• **Goal of the exercise**
Continue the passage about Columbia's journalism dual-degree program from the point where it stops.

• **Selected text**
- - -

According to the J-school, one of the benefits of the dual-degree is that it will help students become “data-mining experts for journalistic applications.” Although this may be a belabored way of saying they’ll be really good at Internet research, there is no overstating this skill for media jobs. Most of what is on the Web today cannot be found through commercial search engines; only through specific online sources. The ability to obtain that information is key to investigative journalism.
Julia Hirschberg, professor of computer science at the School of Engineering and Applied Science, explained the need for the dual-degree to Wired.com: “The IT department at a news organization comes up with software programs that the journalists don’t use. The journalists ask for software that is computationally unrealistic. We aim to produce a new generation of journalists who will understand both fields.” The school’s website says the new program will provide a hands-on approach for information design and how to build a site, section, or application from concept to development.
The new dual-degree will join the school’s existing journalism dual-degree programs, which include business, international and public affairs, law, and religion. The J-school is also enjoying an increase in students. In 2008, the number of applications jumped 40 percent, according to Elizabeth Fishman, associate dean for communications.
Is good editing taking a back seat to the need for speed? “I think it’s fair to say that the time you have with your editor may be diminished in the workplace these days,” Fishman said. “There has been a falling off of mentoring in the field, because things are on such a tight turnaround. That may well be the reason we’ve had an increase in applicants to the journalism school. Students know they’ll get intense one-on-one editing with their professors.”
The new media and tech offerings in Columbia’s curriculum seem to be reaping benefits. According to the journalism school’s career services website, the number of students on graduation day going into “internships, fellowships, full-time jobs, or other part-time employment such as freelancing, or continuing in academics” was 69 percent in 2010 — but that is a bounce from previous years. The statistics for 2009 were 64 percent; for 2008: 63 percent; for 2007: approximately 60 percent. In 2006 the number was “about 52 percent.”

- - -

• **Input data**
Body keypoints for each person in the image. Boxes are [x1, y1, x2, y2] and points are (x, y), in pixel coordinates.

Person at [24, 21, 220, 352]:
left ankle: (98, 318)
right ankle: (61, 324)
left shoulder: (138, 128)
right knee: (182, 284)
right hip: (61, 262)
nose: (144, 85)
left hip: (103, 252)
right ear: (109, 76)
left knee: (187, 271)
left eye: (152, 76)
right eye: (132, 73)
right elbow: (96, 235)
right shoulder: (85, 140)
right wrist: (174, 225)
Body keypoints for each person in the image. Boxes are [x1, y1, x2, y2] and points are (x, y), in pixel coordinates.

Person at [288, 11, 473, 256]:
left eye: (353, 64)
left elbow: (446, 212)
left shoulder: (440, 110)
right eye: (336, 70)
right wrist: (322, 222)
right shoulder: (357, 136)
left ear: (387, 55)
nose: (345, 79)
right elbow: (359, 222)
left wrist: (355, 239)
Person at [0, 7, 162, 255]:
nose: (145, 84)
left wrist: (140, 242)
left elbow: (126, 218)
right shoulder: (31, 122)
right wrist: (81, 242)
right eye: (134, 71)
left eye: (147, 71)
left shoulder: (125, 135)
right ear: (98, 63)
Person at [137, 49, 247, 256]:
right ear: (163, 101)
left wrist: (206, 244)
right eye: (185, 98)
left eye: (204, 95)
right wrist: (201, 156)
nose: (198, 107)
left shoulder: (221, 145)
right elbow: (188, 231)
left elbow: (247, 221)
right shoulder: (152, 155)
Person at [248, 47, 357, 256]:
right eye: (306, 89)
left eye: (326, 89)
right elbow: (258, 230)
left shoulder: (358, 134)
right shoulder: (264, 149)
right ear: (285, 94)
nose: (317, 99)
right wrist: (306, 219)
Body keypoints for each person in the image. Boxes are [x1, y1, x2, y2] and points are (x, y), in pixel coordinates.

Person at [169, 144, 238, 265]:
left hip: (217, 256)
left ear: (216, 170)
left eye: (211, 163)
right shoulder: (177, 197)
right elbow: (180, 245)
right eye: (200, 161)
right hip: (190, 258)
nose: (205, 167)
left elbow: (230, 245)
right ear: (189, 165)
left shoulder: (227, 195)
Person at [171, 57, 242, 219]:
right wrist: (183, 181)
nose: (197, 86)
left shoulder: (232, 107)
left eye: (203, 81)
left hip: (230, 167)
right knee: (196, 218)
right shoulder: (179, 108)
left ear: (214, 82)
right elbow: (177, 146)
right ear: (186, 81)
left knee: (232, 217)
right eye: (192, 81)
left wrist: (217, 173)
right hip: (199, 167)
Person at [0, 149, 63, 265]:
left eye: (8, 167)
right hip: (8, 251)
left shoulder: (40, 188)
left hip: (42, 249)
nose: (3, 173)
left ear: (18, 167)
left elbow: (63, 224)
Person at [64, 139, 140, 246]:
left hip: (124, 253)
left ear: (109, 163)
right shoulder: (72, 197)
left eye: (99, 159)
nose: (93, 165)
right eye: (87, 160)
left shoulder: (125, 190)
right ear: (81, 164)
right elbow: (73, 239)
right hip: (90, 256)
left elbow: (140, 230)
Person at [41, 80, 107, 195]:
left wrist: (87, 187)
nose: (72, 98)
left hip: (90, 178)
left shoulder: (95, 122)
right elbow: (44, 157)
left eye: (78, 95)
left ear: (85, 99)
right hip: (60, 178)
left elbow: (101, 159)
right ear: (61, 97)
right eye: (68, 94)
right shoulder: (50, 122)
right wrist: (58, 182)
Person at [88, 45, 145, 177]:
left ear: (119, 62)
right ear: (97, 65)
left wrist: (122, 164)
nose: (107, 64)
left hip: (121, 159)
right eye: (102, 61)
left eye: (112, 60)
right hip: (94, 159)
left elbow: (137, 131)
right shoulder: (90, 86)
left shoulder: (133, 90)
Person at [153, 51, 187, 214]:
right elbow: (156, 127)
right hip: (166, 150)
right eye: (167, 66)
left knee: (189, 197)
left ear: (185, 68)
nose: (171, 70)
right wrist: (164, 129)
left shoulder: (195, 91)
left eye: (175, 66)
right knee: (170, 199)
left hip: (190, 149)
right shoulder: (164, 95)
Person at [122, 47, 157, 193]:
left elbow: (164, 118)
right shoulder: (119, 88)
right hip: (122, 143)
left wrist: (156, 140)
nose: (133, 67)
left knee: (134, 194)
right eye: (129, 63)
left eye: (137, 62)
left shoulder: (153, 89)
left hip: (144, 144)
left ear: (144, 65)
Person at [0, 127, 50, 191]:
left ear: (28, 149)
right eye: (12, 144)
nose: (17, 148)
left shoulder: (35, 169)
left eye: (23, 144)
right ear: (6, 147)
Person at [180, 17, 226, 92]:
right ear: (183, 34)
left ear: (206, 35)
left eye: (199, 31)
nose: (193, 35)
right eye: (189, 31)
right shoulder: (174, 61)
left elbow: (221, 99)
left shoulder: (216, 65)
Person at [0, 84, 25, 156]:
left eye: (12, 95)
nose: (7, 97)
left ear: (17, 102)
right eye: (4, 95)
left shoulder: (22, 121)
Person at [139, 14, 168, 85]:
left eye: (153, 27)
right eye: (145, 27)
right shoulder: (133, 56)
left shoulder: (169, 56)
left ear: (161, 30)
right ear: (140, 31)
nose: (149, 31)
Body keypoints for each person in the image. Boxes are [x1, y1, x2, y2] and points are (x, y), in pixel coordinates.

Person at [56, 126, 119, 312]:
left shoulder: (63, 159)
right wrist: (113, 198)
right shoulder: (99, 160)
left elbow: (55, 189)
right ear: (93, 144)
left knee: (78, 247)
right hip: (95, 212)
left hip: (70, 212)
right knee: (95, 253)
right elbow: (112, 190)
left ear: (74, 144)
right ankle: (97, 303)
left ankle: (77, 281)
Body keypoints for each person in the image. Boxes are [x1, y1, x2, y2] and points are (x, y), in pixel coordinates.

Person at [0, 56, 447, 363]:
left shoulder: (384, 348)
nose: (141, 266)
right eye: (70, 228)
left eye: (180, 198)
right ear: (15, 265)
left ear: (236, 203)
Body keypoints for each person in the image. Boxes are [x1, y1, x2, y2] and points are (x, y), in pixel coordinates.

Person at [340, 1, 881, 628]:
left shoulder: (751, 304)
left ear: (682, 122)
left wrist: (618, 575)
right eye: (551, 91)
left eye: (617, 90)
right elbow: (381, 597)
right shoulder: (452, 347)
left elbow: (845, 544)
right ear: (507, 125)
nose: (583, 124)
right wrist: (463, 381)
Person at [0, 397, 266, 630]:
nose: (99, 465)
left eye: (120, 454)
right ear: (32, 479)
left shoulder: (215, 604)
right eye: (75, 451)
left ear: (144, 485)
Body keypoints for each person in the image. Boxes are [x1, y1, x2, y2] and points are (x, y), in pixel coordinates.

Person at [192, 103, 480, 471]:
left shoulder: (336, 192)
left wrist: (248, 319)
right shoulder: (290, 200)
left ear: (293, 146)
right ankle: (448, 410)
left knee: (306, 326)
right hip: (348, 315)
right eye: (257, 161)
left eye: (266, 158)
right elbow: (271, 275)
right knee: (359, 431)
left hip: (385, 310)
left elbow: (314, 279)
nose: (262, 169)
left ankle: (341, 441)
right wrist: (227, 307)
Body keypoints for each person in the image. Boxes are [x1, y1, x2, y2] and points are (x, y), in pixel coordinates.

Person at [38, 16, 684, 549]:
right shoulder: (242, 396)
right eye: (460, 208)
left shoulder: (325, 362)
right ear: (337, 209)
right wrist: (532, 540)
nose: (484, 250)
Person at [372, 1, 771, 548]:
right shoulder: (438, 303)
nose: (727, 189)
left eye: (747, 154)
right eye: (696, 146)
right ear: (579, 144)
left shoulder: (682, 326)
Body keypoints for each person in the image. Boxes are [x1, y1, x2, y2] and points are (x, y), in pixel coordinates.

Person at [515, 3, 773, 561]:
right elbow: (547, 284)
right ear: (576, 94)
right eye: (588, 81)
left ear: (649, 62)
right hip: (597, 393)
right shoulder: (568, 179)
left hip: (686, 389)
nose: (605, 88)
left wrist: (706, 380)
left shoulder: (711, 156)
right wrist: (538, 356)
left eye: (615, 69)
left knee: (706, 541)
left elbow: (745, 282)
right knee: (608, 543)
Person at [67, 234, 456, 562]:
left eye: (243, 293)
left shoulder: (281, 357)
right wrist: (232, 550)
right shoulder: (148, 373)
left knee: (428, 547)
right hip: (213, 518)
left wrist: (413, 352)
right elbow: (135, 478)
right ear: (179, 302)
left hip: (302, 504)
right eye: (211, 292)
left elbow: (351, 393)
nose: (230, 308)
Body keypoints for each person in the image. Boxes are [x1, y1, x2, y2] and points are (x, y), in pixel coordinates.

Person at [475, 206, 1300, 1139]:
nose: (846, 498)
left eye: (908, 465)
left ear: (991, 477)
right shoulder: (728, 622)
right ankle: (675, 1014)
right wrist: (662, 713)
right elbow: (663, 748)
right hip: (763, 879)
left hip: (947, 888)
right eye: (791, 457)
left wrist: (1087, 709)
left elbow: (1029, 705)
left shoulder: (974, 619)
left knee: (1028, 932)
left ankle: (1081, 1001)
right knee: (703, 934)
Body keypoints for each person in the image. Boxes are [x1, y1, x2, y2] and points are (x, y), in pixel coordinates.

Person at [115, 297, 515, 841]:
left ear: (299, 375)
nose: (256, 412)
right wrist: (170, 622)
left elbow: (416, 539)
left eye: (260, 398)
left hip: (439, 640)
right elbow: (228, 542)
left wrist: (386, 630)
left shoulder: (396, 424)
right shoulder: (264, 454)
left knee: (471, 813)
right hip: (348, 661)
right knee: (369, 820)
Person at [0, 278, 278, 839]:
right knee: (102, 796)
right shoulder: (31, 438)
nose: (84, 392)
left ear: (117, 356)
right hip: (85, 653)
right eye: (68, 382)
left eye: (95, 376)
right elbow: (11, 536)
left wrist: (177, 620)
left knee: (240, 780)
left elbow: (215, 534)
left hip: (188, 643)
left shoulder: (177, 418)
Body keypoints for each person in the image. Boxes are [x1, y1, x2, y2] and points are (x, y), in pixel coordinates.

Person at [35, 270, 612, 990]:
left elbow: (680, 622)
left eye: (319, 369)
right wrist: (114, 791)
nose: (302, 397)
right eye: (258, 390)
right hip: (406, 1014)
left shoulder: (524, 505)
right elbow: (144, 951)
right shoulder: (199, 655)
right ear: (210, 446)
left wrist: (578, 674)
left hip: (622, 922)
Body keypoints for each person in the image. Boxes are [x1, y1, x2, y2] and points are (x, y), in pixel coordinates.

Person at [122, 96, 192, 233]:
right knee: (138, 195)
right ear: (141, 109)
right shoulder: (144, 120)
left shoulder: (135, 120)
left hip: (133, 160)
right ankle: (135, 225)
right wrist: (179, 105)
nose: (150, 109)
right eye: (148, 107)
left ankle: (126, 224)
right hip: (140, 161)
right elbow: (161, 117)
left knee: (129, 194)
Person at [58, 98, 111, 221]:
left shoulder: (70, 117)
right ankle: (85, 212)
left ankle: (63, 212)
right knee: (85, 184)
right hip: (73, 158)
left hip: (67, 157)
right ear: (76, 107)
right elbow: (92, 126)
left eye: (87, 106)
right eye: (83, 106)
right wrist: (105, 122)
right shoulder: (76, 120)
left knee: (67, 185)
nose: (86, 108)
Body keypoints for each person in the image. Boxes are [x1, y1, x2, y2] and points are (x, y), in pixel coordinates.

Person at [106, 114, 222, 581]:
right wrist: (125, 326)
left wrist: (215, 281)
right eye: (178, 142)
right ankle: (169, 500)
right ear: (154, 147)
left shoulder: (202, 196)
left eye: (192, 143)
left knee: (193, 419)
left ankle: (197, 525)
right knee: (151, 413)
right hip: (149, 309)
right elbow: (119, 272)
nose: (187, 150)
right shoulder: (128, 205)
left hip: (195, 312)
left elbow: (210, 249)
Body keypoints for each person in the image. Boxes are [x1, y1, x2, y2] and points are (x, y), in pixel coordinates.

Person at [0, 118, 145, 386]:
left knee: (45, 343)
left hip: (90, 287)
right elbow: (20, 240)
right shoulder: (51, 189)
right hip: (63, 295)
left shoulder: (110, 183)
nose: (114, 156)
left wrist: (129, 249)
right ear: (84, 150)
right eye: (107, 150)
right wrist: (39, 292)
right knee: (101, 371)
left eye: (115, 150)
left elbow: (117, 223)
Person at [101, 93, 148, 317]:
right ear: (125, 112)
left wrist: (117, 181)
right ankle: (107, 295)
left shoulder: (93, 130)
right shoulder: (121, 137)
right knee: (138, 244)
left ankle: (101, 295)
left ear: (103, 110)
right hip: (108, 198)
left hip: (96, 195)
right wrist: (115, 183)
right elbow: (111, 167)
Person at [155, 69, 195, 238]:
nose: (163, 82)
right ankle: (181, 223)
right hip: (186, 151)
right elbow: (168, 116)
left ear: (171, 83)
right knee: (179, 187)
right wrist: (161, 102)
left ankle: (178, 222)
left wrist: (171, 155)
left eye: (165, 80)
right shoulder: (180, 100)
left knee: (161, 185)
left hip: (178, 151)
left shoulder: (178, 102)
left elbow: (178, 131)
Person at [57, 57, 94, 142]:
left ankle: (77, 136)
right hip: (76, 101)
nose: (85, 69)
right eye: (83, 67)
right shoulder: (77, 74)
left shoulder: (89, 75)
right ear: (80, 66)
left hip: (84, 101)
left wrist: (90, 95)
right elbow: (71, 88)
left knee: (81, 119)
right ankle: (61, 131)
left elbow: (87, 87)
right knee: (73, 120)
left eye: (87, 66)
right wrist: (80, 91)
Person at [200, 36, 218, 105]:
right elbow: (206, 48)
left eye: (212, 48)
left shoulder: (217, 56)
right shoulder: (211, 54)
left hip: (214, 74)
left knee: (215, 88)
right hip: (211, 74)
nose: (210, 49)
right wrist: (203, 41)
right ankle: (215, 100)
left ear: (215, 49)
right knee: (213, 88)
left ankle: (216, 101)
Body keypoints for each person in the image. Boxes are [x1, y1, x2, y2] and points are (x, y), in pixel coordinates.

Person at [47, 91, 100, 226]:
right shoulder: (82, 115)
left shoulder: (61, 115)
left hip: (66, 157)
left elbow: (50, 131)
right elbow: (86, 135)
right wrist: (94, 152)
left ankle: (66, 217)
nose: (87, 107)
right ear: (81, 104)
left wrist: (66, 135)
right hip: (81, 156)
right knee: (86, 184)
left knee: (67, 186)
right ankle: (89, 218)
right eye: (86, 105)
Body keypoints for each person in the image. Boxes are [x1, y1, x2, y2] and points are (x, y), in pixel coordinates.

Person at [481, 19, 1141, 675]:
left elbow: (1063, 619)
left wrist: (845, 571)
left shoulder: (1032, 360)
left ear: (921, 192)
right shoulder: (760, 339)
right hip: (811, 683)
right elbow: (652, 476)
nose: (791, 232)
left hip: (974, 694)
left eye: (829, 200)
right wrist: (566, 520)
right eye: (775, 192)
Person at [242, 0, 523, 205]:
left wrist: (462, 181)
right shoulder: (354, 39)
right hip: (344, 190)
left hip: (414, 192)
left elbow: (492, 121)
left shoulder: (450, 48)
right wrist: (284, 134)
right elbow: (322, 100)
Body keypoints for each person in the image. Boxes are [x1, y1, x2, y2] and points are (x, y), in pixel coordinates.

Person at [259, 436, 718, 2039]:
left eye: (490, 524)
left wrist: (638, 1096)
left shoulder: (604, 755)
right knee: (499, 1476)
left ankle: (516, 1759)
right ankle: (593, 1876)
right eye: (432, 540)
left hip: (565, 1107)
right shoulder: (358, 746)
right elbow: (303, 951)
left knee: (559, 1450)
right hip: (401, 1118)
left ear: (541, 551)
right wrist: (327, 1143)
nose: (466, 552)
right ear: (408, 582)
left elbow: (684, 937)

- - -

• **Answer to the problem**
Since Columbia University’s Graduate School of Journalism is one of the top J-schools in the country, it stands to reason that if it was seeing only a 69 percent job rate (including students who were working for free and those not even job-searching because they were continuing their education) in 2010, this fairly low number is a trend in J-schools — thus the rush to revise and improve curriculums. It appears that the field of journalism is attracting, as it always has, a group that is not necessarily in it for the bucks, but who has a desire for the art, for the power of the story, whether it be news, entertainment, or academia.
“I don’t know that it’s ever been easy to get a job in journalism,” said Professor Kroeger, director of NYU’s Arthur L. Carter Journalism Institute. “This is something people really want to do.”
Giving Employers What They Want
So, with all the adaptations J-schools are making, are their newly hatched journalists prêt á travailler? Stuart Marques, senior managing editor of the New York Daily News, has observed that many newer journalists are much more tech and Web savvy than previous generations. On the other hand, he said that many of them are “comfortable with various platforms and shooting their own video, but I find some often lack basic reporting and digging skills that come from covering a variety of things, ranging from politics, to cops and courts.”
Asked if he thinks the definition of a journalist has changed in the past 15 years, he emailed, “The definition hasn’t changed, the skill sets have. A journalist is someone who reports thoroughly and objectively, who is by nature curious and skeptical, is versatile, and who can write clean copy that is clear, concise, and precise.”